No tuvimos tiempo de hablar ni yo de descubrir donde habían caído los pantalones. Pasó sus pechos por mis piernas para, supongo, que los notase. Vi fotos en sus paredes y esos muñecos que se tienen como pequeños árboles en la cómoda de la habitación donde se dejan las joyas o los abalorios. Tenía una televisión escondida en el armario a medio abrir. Las chaquetas en el de la entrada. Agua en la parte de debajo de la mesilla. Sonreía tumbada en el lado más cercano a la puerta, que es el que eligen la mayor parte de las mujeres cuando mandan en la cama. Se durmió con un camisón breve y acaparando la piel. Tenía tatuado “Carpe Diem” en el brazo y señales para preguntar en los tobillos.
Nos despertamos con el roce y el amanecer. Casi como si fuera una costumbre o una rutina me dio un beso antes de ir a la ducha. Yo descubrí la casa como si fuera, que lo era, la primera vez y me quedé mirando los imanes de la nevera con todos esos recuerdos que dicen de los moradores mucho más de lo que habíamos compartido de nuestros fantasmas o de nuestras mochilas. Habíamos empezado por la piel, que es un inicio incorrecto pero satisfactorio. Había hablado de su cuerpo generoso, y no era ninguna mentira. Quiso entrar en el baño cuando yo estaba en la ducha, como si nos conociéramos desde hace eones. No entró en las preguntas sin interrogantes sobre militancias o sueños cuando le pregunté si había café detrás de los imanes. No había café. Nos despedimos en su puerta mientras, desde un coche, alguien que la esperaba estoy seguro que podía vernos. Me lanzó un beso por la ventanilla cuando les adelanté. Tuve una extraña sensación de tener que cumplir un papel que solamente se consigue con ensayo y con tiempo.

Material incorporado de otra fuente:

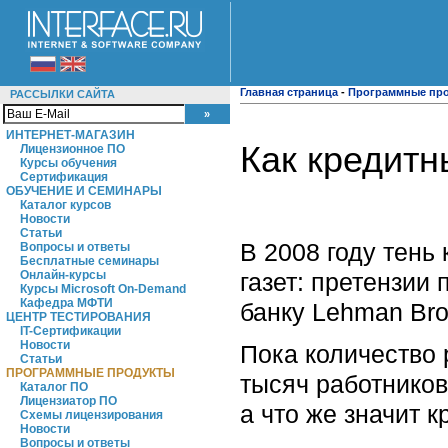
Главная страница
-
Программные пр
РАССЫЛКИ САЙТА
ИНТЕРНЕТ-МАГАЗИН
Как кредитн
Лицензионное ПО
Курсы обучения
Сертификация
ОБУЧЕНИЕ И СЕМИНАРЫ
Каталог курсов
Новости
Статьи
В 2008 году тень
Вопросы и ответы
Бесплатные семинары
газет: претензии
Онлайн-курсы
Курсы Microsoft On-Demand
Кафедра МФТИ
банку Lehman Br
ЦЕНТР ТЕСТИРОВАНИЯ
IT-Сертификации
Новости
Пока количество 
Статьи
ПРОГРАММНЫЕ ПРОДУКТЫ
тысяч работников
Каталог ПО
Лицензиатор ПО
а что же значит 
Схемы лицензирования
Новости
Вопросы и ответы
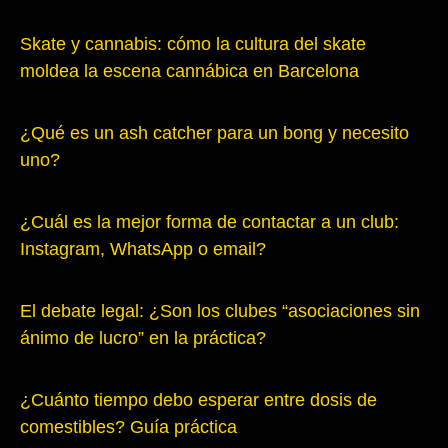
Skate y cannabis: cómo la cultura del skate
moldea la escena cannábica en Barcelona
¿Qué es un ash catcher para un bong y necesito
uno?
¿Cuál es la mejor forma de contactar a un club:
Instagram, WhatsApp o email?
El debate legal: ¿Son los clubes “asociaciones sin
ánimo de lucro” en la práctica?
¿Cuánto tiempo debo esperar entre dosis de
comestibles? Guía práctica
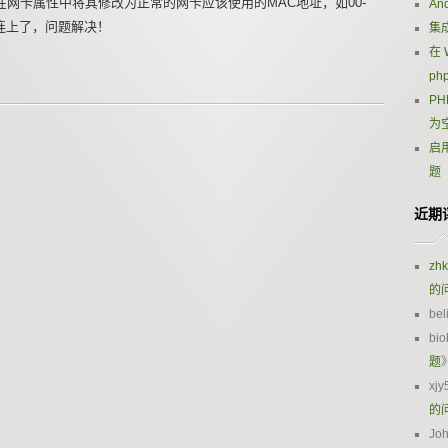
网卡属性中将其修改为正常的网卡应该使用的MAC地址，如00-
An
马就连上了，问题解决！
集成
在 
ph
PH
为
启用
题
近期
zh
的
bel
bio
题
xjy
的
Jo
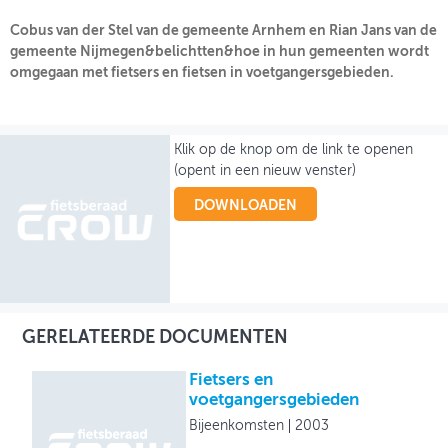
Cobus van der Stel van de gemeente Arnhem en Rian Jans van de
OVER FIETSBERAAD
gemeente Nijmegen&belichtten&hoe in hun gemeenten wordt
omgegaan met fietsers en fietsen in voetgangersgebieden.
THEMASITES
MIJN PROFIEL
Klik op de knop om de link te openen
GEBRUIKER
(opent in een nieuw venster)
DOWNLOADEN
GERELATEERDE DOCUMENTEN
Fietsers en
voetgangersgebieden
Bijeenkomsten
2003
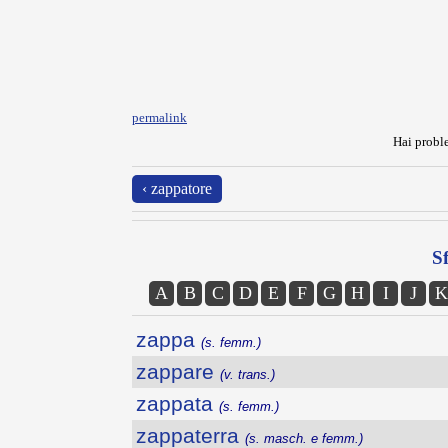
permalink
Hai proble
‹ zappatore
Sf
A
B
C
D
E
F
G
H
I
J
K
zappa
(s. femm.)
zappare
(v. trans.)
zappata
(s. femm.)
zappaterra
(s. masch. e femm.)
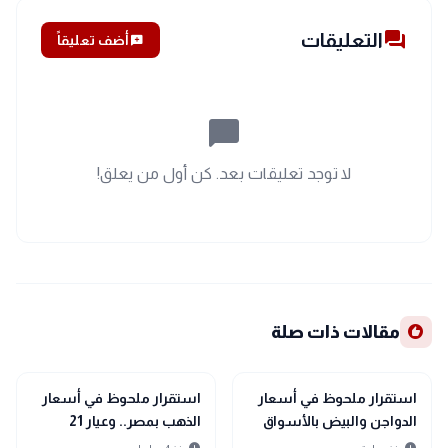
forum
التعليقات
add_comment
أضف تعليقاً
chat_bubble_outline
لا توجد تعليقات بعد. كن أول من يعلق!
recommend
مقالات ذات صلة
trending_up
trending_up
اقتصاد
اقتصاد
استقرار ملحوظ في أسعار
استقرار ملحوظ في أسعار
الدواجن والبيض بالأسواق
الذهب بمصر.. وعيار 21
اليوم الأحد 9 أغسطس
يسجل رقماً جديداً بالصاغة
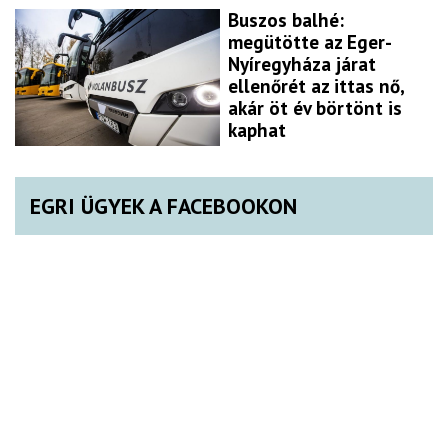
Buszos balhé:
megütötte az Eger-
Nyíregyháza járat
ellenőrét az ittas nő,
akár öt év börtönt is
kaphat
EGRI ÜGYEK A FACEBOOKON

Volví a mi vida. A mis fantasmas. A mis pequeños retos. A un catarro que no se había arreglado con una noche sin ropa.
“No me llamas”-escribió en un mensaje que me pareció inmediato, aunque no lo era. “No es mi mejor día”- respondí sin entrar en detalles. “Dime en qué te puedo ayudar”- siguió. No se puede ayudar a alguien sin datos, sin saber el lugar del que viene o cuales son las piedras en las que está acostumbrado a tropezar. Tampoco se puede, por mucho que las películas digan lo contrario, lograr un sueño en los diez minutos que tardó en correrse. “Me estás faltando al respeto”- dedujo en un par de horas, aunque fuera una deducción incorrecta. Y luego me insultó, me borró, desapareció. “Impaciente” es el apellido de sus fantasmas.
Y si hubiera empezado por ellos, dentro de la serenidad, estaríamos tomando un café. Quien sabe qué hubiera pasado después. Probablemente nada porque yo no doy la mano y en el cuarto de baño prefiero estar solo.
Cada uno tiene lo suyo.
Estoy seguro que su impaciencia le hará olvidarse con una facilidad pasmosa. Tiene fines de semana por delante en abundancia y una piel muy agradecida.
Demasiado rápido para mí. Militamos en lados diferentes , y salvajes, de la vida.